[Stored data]
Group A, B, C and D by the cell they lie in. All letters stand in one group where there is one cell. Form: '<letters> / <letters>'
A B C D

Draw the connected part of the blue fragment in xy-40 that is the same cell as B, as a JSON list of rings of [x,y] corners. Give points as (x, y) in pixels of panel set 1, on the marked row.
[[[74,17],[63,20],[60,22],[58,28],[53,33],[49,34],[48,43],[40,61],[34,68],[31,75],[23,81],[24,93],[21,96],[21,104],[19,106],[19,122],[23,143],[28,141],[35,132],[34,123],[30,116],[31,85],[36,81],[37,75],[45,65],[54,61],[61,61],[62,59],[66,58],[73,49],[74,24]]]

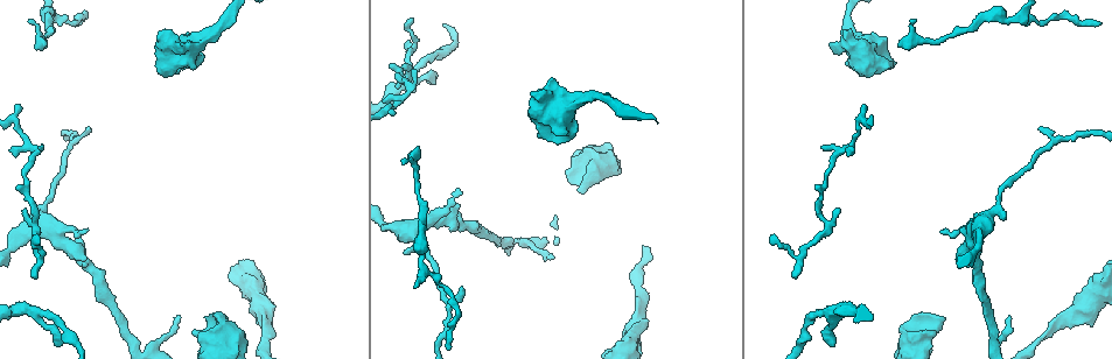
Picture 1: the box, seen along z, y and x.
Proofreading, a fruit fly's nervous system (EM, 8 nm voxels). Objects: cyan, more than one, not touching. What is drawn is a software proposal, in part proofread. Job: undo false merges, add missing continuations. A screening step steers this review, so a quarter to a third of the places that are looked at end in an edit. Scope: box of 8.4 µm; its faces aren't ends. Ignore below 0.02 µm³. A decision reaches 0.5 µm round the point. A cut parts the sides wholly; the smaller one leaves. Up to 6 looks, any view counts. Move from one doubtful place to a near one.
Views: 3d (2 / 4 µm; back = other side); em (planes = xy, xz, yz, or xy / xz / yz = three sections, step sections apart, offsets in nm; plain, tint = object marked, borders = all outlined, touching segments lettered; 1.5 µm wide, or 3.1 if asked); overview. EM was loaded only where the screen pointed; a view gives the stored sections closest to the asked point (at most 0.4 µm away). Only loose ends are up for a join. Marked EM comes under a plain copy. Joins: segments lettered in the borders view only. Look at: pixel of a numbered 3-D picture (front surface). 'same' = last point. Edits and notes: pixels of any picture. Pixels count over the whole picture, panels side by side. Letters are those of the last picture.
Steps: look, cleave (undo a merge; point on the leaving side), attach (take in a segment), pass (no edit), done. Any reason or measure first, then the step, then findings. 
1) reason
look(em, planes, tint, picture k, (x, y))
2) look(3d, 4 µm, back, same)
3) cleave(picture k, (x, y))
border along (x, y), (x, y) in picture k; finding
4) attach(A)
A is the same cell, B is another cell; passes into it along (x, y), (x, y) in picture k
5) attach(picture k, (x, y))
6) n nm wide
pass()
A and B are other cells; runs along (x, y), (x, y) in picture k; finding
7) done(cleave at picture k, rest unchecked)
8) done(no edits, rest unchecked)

◆ The task ◆
Would you set down the entries exactly as given, minus their pictures?

◆ Answer area ◆
Group A, B, C and D by the cell they lie in. All letters stand in one group where there is one cell. Form: '<letters> / <letters>'
A B C D

Draw the connected part of the blue fragment in xy-40 that is the same cell as B, as a JSON list of rings of [x,y] corners. Give points as (x, y) in pixels of panel set 1, on the marked row.
[[[74,17],[63,20],[60,22],[58,28],[53,33],[49,34],[48,43],[40,61],[34,68],[31,75],[23,81],[24,93],[21,96],[21,104],[19,106],[19,122],[23,143],[28,141],[35,132],[34,123],[30,116],[31,85],[36,81],[37,75],[45,65],[54,61],[61,61],[62,59],[66,58],[73,49],[74,24]]]

Picture 1: the box, seen along z, y and x.
Proofreading, a fruit fly's nervous system (EM, 8 nm voxels). Objects: cyan, more than one, not touching. What is drawn is a software proposal, in part proofread. Job: undo false merges, add missing continuations. A screening step steers this review, so a quarter to a third of the places that are looked at end in an edit. Scope: box of 8.4 µm; its faces aren't ends. Ignore below 0.02 µm³. A decision reaches 0.5 µm round the point. A cut parts the sides wholly; the smaller one leaves. Up to 6 looks, any view counts. Move from one doubtful place to a near one.
Views: 3d (2 / 4 µm; back = other side); em (planes = xy, xz, yz, or xy / xz / yz = three sections, step sections apart, offsets in nm; plain, tint = object marked, borders = all outlined, touching segments lettered; 1.5 µm wide, or 3.1 if asked); overview. EM was loaded only where the screen pointed; a view gives the stored sections closest to the asked point (at most 0.4 µm away). Only loose ends are up for a join. Marked EM comes under a plain copy. Joins: segments lettered in the borders view only. Look at: pixel of a numbered 3-D picture (front surface). 'same' = last point. Edits and notes: pixels of any picture. Pixels count over the whole picture, panels side by side. Letters are those of the last picture.
Steps: look, cleave (undo a merge; point on the leaving side), attach (take in a segment), pass (no edit), done. Any reason or measure first, then the step, then findings. 
1) reason
look(em, planes, tint, picture k, (x, y))
2) look(3d, 4 µm, back, same)
3) cleave(picture k, (x, y))
border along (x, y), (x, y) in picture k; finding
4) attach(A)
A is the same cell, B is another cell; passes into it along (x, y), (x, y) in picture k
5) attach(picture k, (x, y))
6) n nm wide
pass()
A and B are other cells; runs along (x, y), (x, y) in picture k; finding
7) done(cleave at picture k, rest unchecked)
8) done(no edits, rest unchecked)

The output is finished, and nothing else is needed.